All of this suggests that COVID-19 case oscillations are unlikely to be as predictable as discussions of influenza “waves” in 1918-19 would indicate. Instead, as SARS-CoV-2 circulates in nonimmune communities worldwide, physical separation and mask use can help slow its spread and, hopefully, keep infection and death rates stable.
As states relax nonpharmaceutical treatments, the US is likely to experience a long period of steady new infections punctuated by local flare-ups. These outbreaks would drive by nonimmune people being exposed to the virus, not by SARS-CoV-2 mutation or virulence. What people do in the future would almost certainly trigger an increase in COVID-19 cases and deaths.
This situation will continue until the United States’ population develops herd immunity, which is best achieved by vaccination. Regrettably, this phase can take years rather than months to complete.
One virus’s pattern is not a prediction.
People are looking for answers from influenza outbreaks in 1918-19 for a straightforward reason: it ended.
Without the advantage of an influenza vaccine (available only in the mid-1940s), a molecular or serologic examination, successful antiviral treatment, or even the assistance of mechanical ventilation, the pandemic ebbed after a final, third wave in spring 1919.
If SARS-CoV-2 has successfully infected a human cell, it multiplies rapidly.

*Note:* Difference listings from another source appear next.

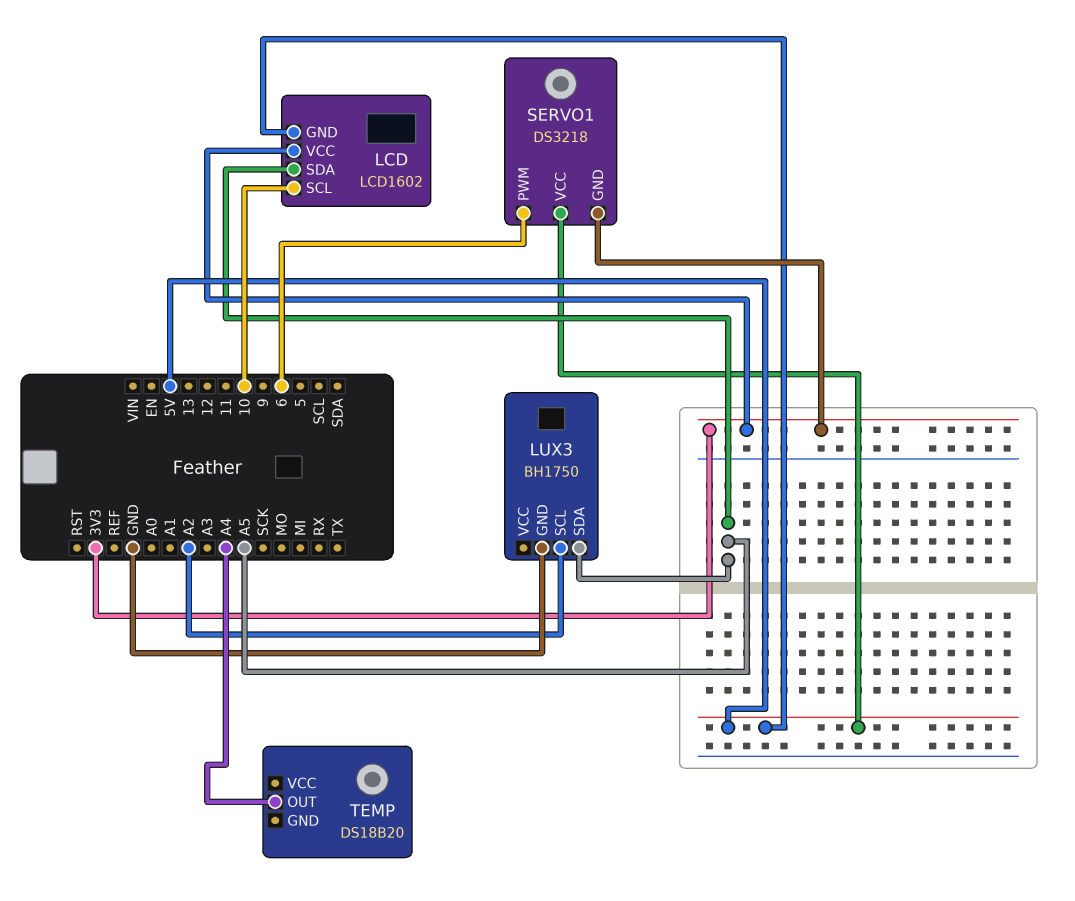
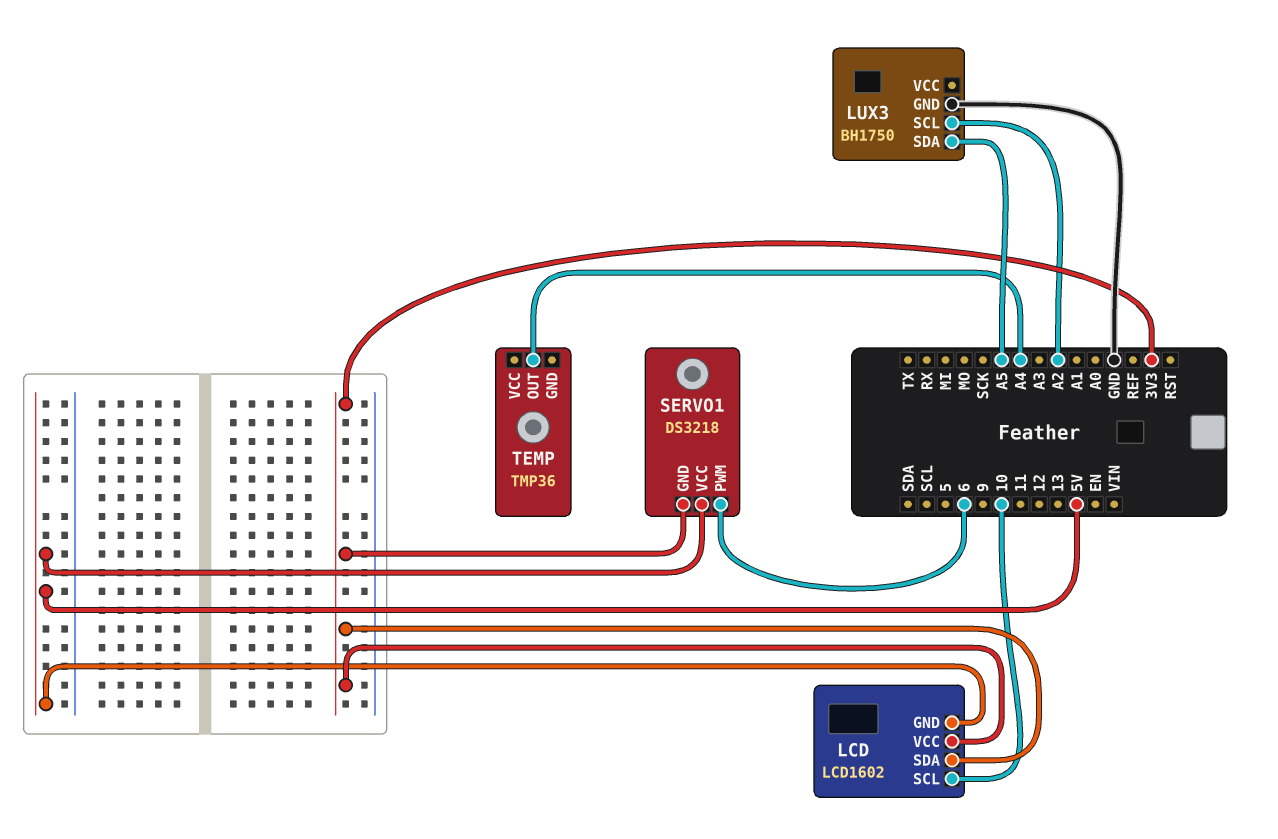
LCD pin SDA: A5 -> 3V3
TEMP: DS18B20 -> TMP36

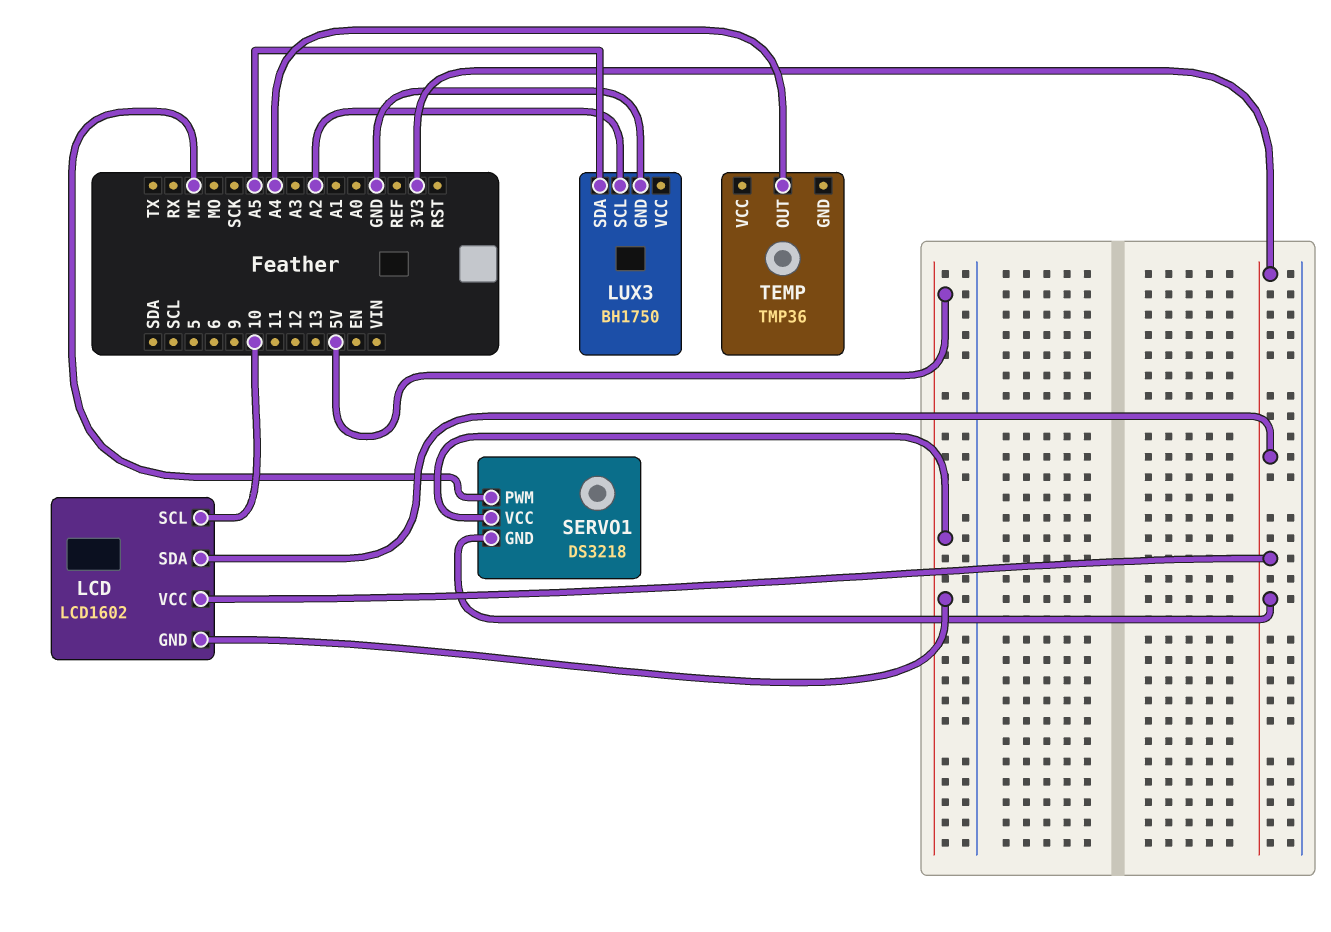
SERVO1 pin PWM: 6 -> MI

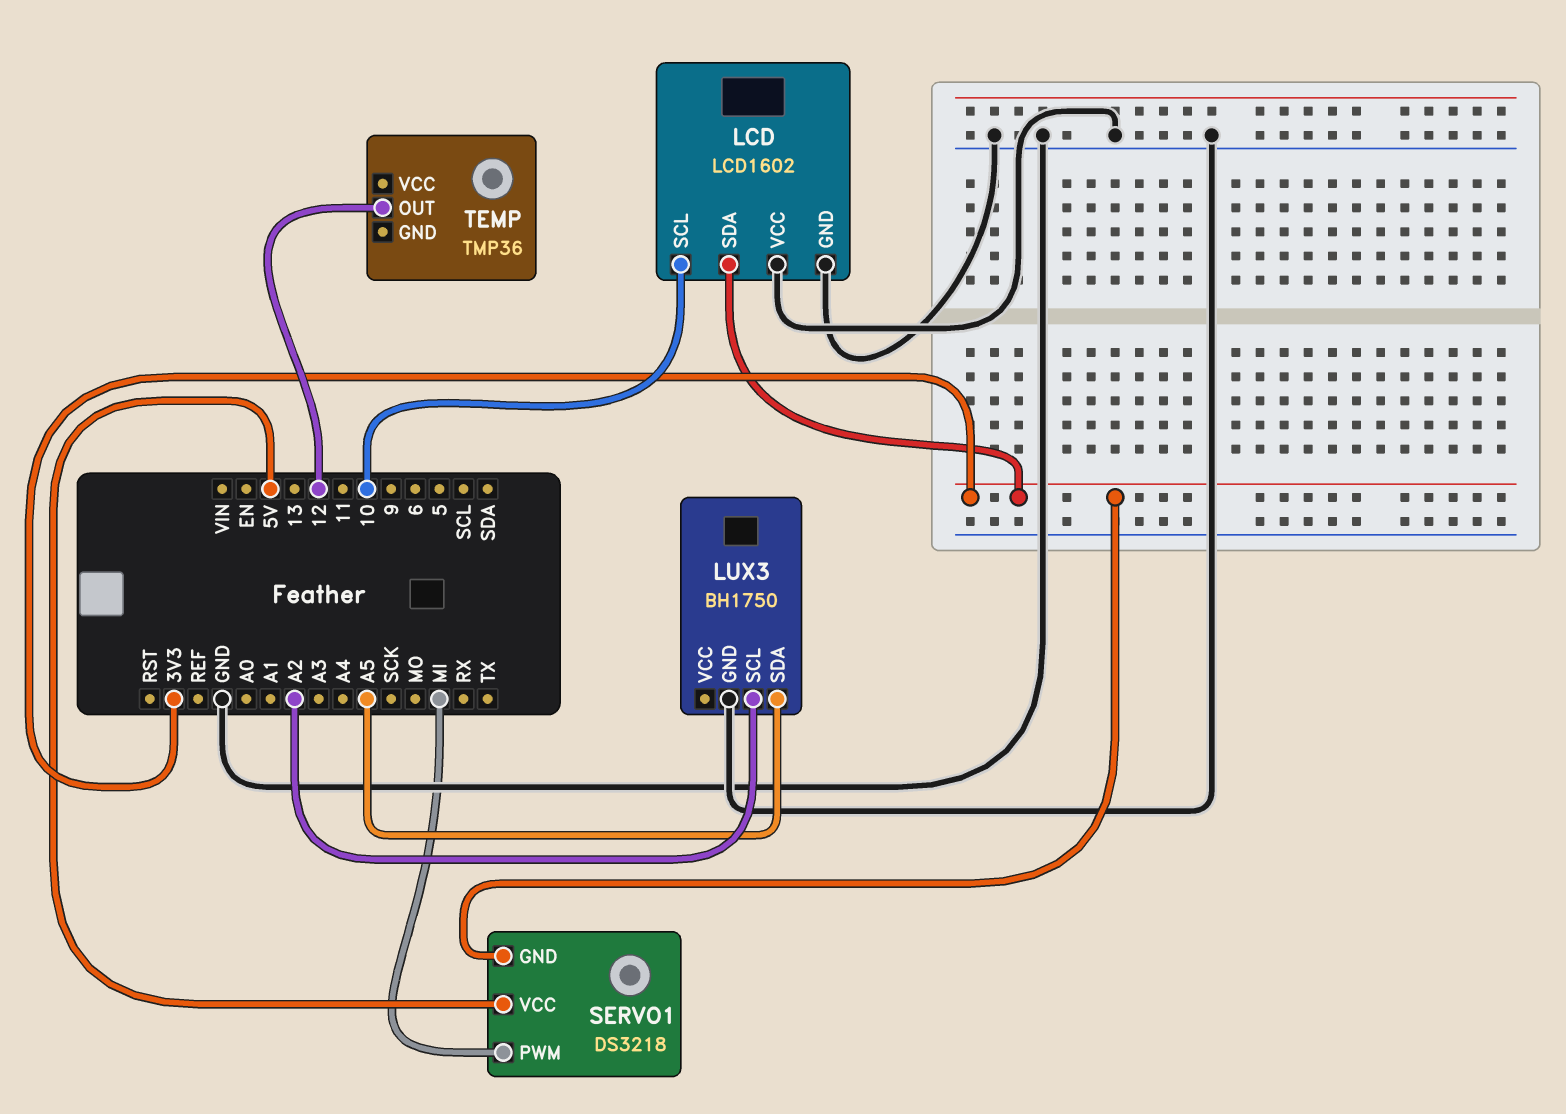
LCD pin GND: 5V -> GND
LCD pin VCC: 3V3 -> GND
TEMP pin OUT: A4 -> 12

We are now experiencing a novel pandemic. In general, people are actively working in unprecedented ways to stop SARS-CoV-2 from spreading. One way to bring our own lives into context and insight is to look at the historical record. Unfortunately, the cessation of influenza in the summer of 1919 does not indicate that COVID-19 would eradicate in 2020.
The technical aspects of the pandemic are daunting obstacles. They are playing out in a global economy that has come to a halt, with growing demands to reopen societies and create a technologically advanced and integrated society – all problems that our forefathers did not have to consider a century ago.
This article co-writes by Jessica Pickett, Ph.D., a principal consultant with Tomorrow Global, LLC.